Diksha Kumari,Radhey Shyam Anand
DOI: https://doi.org/10.3390/electronics13071229
IF: 2.9
2024-03-27
Electronics
Abstract:Sign language is a complex language that uses hand gestures, body movements, and facial expressions and is majorly used by the deaf community. Sign language recognition (SLR) is a popular research domain as it provides an efficient and reliable solution to bridge the communication gap between people who are hard of hearing and those with good hearing. Recognizing isolated sign language words from video is a challenging research area in computer vision. This paper proposes a hybrid SLR framework that combines a convolutional neural network (CNN) and an attention-based long-short-term memory (LSTM) neural network. We used MobileNetV2 as a backbone model due to its lightweight structure, which reduces the complexity of the model architecture for deriving meaningful features from the video frame sequence. The spatial features are fed to LSTM optimized with an attention mechanism to select the significant gesture cues from the video frames and focus on salient features from the sequential data. The proposed method is evaluated on a benchmark WLASL dataset with 100 classes based on precision, recall, F1-score, and 5-fold cross-validation metrics.

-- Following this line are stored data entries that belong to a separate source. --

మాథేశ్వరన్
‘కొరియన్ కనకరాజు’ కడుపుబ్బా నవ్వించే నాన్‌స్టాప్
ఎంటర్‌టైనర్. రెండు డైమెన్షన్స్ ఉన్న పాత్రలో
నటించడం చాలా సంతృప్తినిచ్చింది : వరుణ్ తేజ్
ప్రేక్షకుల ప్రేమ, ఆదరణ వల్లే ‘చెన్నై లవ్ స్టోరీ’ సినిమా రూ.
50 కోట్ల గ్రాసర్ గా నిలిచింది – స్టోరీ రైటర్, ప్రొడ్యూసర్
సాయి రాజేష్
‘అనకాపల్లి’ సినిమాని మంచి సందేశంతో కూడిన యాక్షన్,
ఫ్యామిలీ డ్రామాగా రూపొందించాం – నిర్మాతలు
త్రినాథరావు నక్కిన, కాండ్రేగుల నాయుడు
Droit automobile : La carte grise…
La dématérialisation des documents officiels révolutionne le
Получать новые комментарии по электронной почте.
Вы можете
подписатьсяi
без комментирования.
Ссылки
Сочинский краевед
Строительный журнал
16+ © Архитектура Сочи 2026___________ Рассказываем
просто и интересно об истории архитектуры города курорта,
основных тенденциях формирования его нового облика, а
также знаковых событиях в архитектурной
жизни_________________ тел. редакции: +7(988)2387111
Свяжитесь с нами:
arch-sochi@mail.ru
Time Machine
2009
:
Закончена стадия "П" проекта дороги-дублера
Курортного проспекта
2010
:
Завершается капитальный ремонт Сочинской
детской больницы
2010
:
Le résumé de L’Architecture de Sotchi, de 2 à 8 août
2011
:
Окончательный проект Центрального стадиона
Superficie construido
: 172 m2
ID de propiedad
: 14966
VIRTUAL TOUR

Our methodology acquired an average accuracy of 84.65%. The experiment results illustrate that our model performed effectively and computationally efficiently compared to other state-of-the-art methods.
engineering, electrical & electronic,computer science, information systems,physics, applied
What problem does this paper attempt to address?
### Problems the Paper Attempts to Solve The paper aims to address the problem of Isolated Sign Language Recognition (ISLR). Specifically, the authors propose a new framework that combines Convolutional Neural Networks (CNN) and Long Short-Term Memory networks (LSTM) with an attention mechanism to recognize isolated sign language vocabulary from videos. #### Main Contributions: 1. **Hybrid CNN-LSTM Framework**: A model based on CNN and LSTM is proposed, with an attention mechanism applied to the LSTM output layer to detect spatiotemporal features. 2. **Attention Mechanism**: The attention layer assigns different weights through a probability distribution, focusing on relevant cues in the sequence to improve the accuracy of sign language gesture recognition. 3. **Lightweight Architecture**: The designed model has a lightweight structure with a moderate number of parameters, outperforming existing methods in computational efficiency. 4. **Performance Evaluation**: The effectiveness and robustness of the model are evaluated through multiple performance metrics and K-fold cross-validation. ### Experimental Setup - **Dataset**: A subset of the Word Level American Sign Language (WLASL) dataset is used, containing 100 classes of sign language vocabulary with a total of 2038 video samples. - **Data Preprocessing**: Video frames are padded, scaled, and normalized to ensure all video frame lengths are consistent and pixel values range from [0, 1]. - **Model Architecture**: The model uses MobileNetV2 as a feature extractor to extract spatial features; these features are then fed into an LSTM with an attention mechanism to further learn temporal relationships. Through the above methods, the proposed model achieves an average accuracy of 84.65% on the WLASL dataset and demonstrates excellent computational efficiency.